A 45 minuti dalla fine Câmara ha calato il colpo decisivo, prendendosi la testa della classifica con uno spaziale 1’23.252, il crono più rapido di questi test sul circuito catalano. Anche Leon è riuscito a sorpassare Tsolov in graduatoria, restando però distante ben 274 millesimi dal pilota della Ferrari Driver Academy.

Sessione pomeridiana:
Alla ripresa della bandiera verde, sia i piloti della AIX Racing che della Hitech TGR, hanno subito cominciato la loro attività in pista, con Miyata che si è portato in testa (1’29,755). Câmara si era portato inizialmente davanti a tutti, ma ad Alex Dunne è bastato un 1’29,362 per mettersi davanti al gruppo.
La leadership del pilota irlandese di casa Rodin non è durata molto, dato che il team ART Grand Prix si è preso la scena, con Maini in testa (1’28,582), seguito da Inthraphuvasak. Van Hoepen continua a sorprendere in terra catalana, riuscendosi a mettere nella Top3 momentanea.
Non sono mancati le prove del pit stop, dato che (nel caso non lo sapeste), nella gara domenicale della Formula 2, ovvero la Feature Race, è obbligatorio passare dalla corsia box per montare un altro set di pneumatici.

Cian Shields è poi salito in testa, con il tempo di 1’26,671, beffato pochi minuti dopo dal suo compagno di squadra Emerson Fittipaldi JR. (1’26’351). Lo scozzese però non si è arreso, infatti poco dopo è tornato davanti a tutti, con il crono di 1’26,269. Intanto Leon si è messo nel panino dell’AIX Racing in P2.

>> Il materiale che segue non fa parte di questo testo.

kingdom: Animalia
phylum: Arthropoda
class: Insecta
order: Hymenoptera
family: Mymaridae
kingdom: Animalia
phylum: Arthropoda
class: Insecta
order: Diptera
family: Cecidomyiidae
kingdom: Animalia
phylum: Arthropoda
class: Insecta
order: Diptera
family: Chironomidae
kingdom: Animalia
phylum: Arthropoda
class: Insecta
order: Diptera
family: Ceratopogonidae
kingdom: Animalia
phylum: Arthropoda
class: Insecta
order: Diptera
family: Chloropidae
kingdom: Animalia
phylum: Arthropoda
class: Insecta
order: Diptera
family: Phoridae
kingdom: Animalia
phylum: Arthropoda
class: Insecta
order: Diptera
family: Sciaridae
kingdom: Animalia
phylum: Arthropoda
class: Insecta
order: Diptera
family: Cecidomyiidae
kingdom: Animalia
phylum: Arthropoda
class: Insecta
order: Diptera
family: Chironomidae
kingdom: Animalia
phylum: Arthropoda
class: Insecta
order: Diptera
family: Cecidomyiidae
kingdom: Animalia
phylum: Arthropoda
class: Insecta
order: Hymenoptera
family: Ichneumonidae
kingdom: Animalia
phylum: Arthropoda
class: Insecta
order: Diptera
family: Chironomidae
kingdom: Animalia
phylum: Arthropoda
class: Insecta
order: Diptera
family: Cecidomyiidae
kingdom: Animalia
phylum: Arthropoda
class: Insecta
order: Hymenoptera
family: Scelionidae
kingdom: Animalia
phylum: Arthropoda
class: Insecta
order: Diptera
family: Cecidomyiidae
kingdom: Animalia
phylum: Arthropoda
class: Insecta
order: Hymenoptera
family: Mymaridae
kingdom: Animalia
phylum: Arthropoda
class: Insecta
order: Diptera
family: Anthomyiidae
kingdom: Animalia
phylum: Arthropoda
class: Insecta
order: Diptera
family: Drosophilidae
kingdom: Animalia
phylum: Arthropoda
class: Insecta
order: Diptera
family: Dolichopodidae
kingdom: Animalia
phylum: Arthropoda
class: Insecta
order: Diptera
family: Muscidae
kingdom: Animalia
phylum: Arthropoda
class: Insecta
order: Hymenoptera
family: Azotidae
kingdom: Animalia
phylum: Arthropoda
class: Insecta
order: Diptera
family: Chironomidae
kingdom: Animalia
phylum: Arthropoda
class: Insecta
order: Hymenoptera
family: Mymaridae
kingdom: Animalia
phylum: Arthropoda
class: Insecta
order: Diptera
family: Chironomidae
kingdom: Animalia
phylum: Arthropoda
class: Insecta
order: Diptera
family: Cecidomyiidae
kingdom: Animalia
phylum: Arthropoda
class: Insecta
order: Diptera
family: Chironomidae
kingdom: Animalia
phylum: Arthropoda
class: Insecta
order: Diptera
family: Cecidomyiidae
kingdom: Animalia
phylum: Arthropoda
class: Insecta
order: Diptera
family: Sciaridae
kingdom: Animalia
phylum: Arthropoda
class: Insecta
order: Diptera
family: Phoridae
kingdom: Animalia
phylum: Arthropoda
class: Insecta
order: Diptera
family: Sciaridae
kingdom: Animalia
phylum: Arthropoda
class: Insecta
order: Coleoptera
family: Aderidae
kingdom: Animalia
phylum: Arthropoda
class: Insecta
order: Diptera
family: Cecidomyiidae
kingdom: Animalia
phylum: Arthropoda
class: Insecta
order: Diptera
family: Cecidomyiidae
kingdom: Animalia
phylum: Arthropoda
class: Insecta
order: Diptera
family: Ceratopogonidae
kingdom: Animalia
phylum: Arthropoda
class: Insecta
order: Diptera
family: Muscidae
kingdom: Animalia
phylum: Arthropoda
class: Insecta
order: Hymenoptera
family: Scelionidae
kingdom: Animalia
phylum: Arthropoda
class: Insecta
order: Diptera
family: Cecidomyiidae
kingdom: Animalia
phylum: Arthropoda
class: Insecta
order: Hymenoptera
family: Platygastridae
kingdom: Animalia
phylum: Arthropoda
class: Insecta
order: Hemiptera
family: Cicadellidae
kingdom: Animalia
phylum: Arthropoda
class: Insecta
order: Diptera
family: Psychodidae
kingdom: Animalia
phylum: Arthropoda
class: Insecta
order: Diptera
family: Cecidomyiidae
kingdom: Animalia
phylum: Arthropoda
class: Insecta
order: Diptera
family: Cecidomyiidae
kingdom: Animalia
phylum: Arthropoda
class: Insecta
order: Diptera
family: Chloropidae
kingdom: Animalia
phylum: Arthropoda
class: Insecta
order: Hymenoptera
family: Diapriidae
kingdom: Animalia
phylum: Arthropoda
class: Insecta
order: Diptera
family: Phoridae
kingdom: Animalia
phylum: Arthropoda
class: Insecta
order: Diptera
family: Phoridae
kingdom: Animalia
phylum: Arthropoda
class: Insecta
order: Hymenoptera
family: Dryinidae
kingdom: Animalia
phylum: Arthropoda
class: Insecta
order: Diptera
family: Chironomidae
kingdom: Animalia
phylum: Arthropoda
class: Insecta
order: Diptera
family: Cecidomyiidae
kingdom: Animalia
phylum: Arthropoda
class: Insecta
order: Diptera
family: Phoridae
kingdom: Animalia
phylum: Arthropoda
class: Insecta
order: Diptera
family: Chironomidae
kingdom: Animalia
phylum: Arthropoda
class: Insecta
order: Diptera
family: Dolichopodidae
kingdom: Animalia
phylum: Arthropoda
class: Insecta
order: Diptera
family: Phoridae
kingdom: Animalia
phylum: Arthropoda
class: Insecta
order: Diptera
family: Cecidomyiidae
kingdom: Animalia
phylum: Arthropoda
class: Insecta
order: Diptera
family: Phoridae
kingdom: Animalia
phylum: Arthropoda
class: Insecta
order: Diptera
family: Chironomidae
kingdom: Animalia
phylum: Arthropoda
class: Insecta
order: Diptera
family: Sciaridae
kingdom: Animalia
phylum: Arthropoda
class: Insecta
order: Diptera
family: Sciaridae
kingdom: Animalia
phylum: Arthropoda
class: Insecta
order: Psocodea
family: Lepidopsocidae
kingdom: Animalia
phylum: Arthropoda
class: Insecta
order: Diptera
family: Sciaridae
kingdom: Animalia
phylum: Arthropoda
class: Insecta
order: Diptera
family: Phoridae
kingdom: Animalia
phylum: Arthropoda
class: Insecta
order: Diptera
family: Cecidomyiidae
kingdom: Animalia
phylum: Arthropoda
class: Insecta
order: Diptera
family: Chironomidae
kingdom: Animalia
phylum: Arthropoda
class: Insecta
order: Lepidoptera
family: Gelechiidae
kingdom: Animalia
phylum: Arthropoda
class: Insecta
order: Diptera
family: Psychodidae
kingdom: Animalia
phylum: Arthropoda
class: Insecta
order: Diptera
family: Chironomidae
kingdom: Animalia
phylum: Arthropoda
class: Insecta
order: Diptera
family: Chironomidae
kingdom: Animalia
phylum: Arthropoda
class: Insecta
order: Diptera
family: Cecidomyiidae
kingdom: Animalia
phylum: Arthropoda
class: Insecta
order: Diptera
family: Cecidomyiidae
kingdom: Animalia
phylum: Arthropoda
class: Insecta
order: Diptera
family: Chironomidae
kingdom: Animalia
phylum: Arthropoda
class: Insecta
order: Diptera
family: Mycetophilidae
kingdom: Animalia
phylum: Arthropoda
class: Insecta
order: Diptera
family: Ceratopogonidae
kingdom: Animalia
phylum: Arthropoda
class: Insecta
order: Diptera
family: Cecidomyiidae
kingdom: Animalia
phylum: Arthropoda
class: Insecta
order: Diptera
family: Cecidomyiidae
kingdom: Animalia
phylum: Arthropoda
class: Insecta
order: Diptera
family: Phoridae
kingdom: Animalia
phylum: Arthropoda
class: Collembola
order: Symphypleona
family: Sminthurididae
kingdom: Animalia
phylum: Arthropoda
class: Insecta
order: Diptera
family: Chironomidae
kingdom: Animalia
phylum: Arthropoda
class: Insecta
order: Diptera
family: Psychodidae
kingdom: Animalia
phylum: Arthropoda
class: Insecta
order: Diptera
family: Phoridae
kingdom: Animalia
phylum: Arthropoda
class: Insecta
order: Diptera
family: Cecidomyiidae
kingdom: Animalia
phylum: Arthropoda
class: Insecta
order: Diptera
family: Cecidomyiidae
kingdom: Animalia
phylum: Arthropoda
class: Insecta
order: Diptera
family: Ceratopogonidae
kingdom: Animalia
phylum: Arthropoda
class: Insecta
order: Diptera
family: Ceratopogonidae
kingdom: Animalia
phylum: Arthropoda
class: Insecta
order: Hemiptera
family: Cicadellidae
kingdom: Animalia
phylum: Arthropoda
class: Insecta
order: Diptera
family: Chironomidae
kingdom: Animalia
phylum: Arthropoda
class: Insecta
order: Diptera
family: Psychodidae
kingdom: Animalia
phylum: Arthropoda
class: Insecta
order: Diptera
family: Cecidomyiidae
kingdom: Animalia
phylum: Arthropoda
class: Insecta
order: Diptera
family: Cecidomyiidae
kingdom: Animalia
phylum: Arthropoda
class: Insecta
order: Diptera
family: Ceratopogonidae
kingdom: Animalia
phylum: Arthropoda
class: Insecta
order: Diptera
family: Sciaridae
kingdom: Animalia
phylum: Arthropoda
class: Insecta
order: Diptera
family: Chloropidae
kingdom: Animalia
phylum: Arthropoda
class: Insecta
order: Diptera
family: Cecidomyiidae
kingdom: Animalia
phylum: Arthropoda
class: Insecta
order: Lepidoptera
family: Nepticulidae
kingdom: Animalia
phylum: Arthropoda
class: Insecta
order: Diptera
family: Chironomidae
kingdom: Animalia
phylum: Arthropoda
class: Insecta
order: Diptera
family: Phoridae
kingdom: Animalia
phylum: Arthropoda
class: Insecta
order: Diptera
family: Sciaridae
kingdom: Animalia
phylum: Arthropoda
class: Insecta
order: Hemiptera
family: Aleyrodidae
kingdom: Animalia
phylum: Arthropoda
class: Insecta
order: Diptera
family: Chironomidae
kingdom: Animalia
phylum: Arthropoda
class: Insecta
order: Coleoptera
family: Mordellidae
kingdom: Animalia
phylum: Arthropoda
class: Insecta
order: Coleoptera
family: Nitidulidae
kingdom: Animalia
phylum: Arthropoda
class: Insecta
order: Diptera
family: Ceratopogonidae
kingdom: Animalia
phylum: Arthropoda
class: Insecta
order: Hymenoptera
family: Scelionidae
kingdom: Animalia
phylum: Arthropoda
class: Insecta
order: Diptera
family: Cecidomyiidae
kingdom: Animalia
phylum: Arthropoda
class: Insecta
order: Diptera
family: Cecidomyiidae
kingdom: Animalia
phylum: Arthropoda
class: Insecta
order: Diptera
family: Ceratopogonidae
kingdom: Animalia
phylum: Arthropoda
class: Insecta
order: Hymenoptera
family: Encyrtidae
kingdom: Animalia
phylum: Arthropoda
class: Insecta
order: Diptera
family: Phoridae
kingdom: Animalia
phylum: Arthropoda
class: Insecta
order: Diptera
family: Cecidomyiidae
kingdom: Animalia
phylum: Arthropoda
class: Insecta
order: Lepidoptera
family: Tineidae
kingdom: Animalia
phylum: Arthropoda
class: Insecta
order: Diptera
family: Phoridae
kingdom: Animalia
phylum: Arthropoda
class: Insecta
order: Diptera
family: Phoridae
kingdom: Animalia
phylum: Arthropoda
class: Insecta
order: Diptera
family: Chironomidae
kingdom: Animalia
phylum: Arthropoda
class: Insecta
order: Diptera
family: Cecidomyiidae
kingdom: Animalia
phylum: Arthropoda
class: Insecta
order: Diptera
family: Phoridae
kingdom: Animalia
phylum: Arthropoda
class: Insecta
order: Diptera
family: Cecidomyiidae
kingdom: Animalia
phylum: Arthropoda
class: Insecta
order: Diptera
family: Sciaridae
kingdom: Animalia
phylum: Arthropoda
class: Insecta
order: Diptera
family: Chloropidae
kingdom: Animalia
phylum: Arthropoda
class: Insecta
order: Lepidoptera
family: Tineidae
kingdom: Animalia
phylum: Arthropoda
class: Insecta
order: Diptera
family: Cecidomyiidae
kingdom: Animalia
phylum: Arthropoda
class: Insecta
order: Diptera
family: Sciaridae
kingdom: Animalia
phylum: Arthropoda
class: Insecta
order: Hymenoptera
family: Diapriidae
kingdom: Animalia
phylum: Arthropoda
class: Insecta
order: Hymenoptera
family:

Buona progressione anche della new entry in casa Hitech, Colton Herta, che è salito fino alla quarta posizione. Van Hoepen è stato costretto a fermare la propria vettura nel rettilineo principale, costringendo all’esposizione dell’unica bandiera rossa pomeridiana.
La sessione è ripresa a soli 3 minuti dal termine, per cui non ci sono stati miglioramenti a dir poco rilevanti. Shields chiude in testa nell’ultima prova prima dell’esordio di Melbourne. Per cui vi lasciamo per sole 2 settimane, quando i motori della F2 torneranno a rombare in terra down-under. Grazie per averci seguito!